Monday, Aug. 21, 2000

Contributors

For years, TIME reporter KAREN TUMULTY suspected that the way to really get into Al Gore's head was to stop focusing on him--and shift your gaze to the women behind him. "We have heard so much about the men who have been role models for these candidates," Tumulty says. "But these women explain parts of [Gore] that you don't get any other way." Gore's mother, Pauline Gore, shaped her son's relentlessly left-lobe way of looking at the world. And his wife Tipper helped awaken his latent emotional side. "What really got me interested in doing this story was an offhand comment Tipper made in an interview I did with her three years ago," Tumulty says. "She said the discipline in [Gore's] thinking came from his mother, and it occurred to me that if you could understand that, you could understand a lot about Al Gore. It's really at the core of who he is."

When TAMALA M. EDWARDS first met 27-year-old Karenna Gore Schiff for lunch, she expected the Child of a Very Important Father. After all, this was a woman whose Senator father taught her to ride a bike on the grounds of the U.S. Capitol. But to her surprise, Edwards says, Karenna has mastered the role of the girl next door. "She's very good at not seeming pompous while talking about her very abnormal upbringing," Edwards says. During the hours they spent together, Karenna was relaxed, personable--and remarkably tuned in to the day-to-day details of her father's campaign. More so than her mother, Edwards says, Karenna embraces the daily grind of the campaign trail. And to help tell her dad's story to TIME, Karenna offered Edwards a family exclusive--access to lengthy interviews she had conducted with her grandmother, Pauline Gore.

DIANA WALKER materialized half a dozen times to photograph the Gore campaign in action--and then disappeared. "When you want to be a fly on the wall, you don't want to wear out your welcome," she says.
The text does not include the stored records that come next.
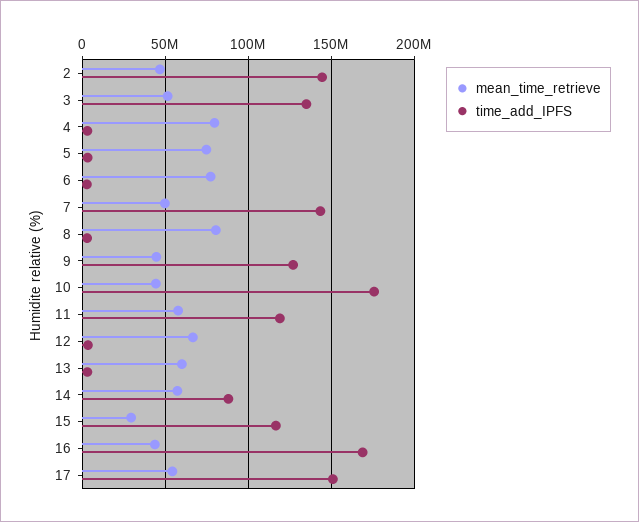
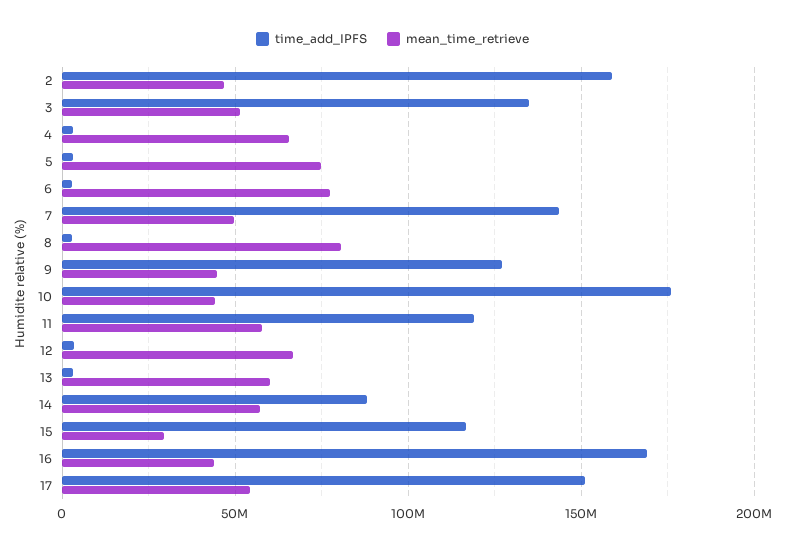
  {
    "mean_time_retrieve": {
      "2": 45000000,
      "3": 50000000,
-     "4": 80000000,
+     "4": 65000000,
      "5": 75000000,
      "6": 75000000,
      "7": 50000000,
      "8": 80000000,
      "9": 45000000,
      "10": 45000000,
      "11": 60000000,
      "12": 65000000,
      "13": 60000000,
      "14": 55000000,
      "15": 30000000,
      "16": 45000000,
      "17": 55000000
    },
    "time_add_IPFS": {
-     "2": 145000000,
+     "2": 160000000,
      "3": 135000000,
      "4": 5000000,
      "5": 5000000,
      "6": 5000000,
      "7": 145000000,
      "8": 5000000,
      "9": 125000000,
      "10": 175000000,
      "11": 120000000,
      "12": 5000000,
      "13": 5000000,
      "14": 90000000,
      "15": 115000000,
      "16": 170000000,
      "17": 150000000
    }
  }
To capture the candidate at rest, away from the podiums and microphones, Walker uses quiet cameras and no lights. Then she sits and waits for moments of truth.

HARRY BENSON, the second half of TIME'S photographic tag team, visited the vacationing Vice President on Figure Eight Island, N.C. Benson had to bribe an airline clerk to get a scarce seat, but it was worthwhile. Benson, who has been photographing Presidents since Eisenhower, says the Gore family was unusually comfortable together. "I never saw as much affection with Jackie and Jack [Kennedy] as I saw with Tipper and Al."

ERIC CHASE ANDERSON may be called a political cartographer. That's how best to describe someone who wandered through Carthage, Tenn., sketching Al Gore's hometown and interviewing his boyhood friends. The result is, as he puts it, "a memoir in the shape of a map." It's part geography, part story--a concept he created two years ago when he drew a map for his family at Christmas. That one was a tribute to his stepmother's minivan. The gift was a big hit, and he's been mapping ever since.

ERIC POOLEY, our chief political correspondent, knew he needed quality time with Vice President Gore if he was to understand the roots of the image problems plaguing Gore's campaign. The only obstacle: Gore was doing just that--campaigning--at a tireless pace. At one point, Pooley flew to San Francisco just to talk to Gore on another plane en route to Miami. "I logged 7,000 miles for a half-hour interview," Pooley notes. He walked away with the realization that despite all the ink spilled on Gore, "the shorthand on him is actually very misleading."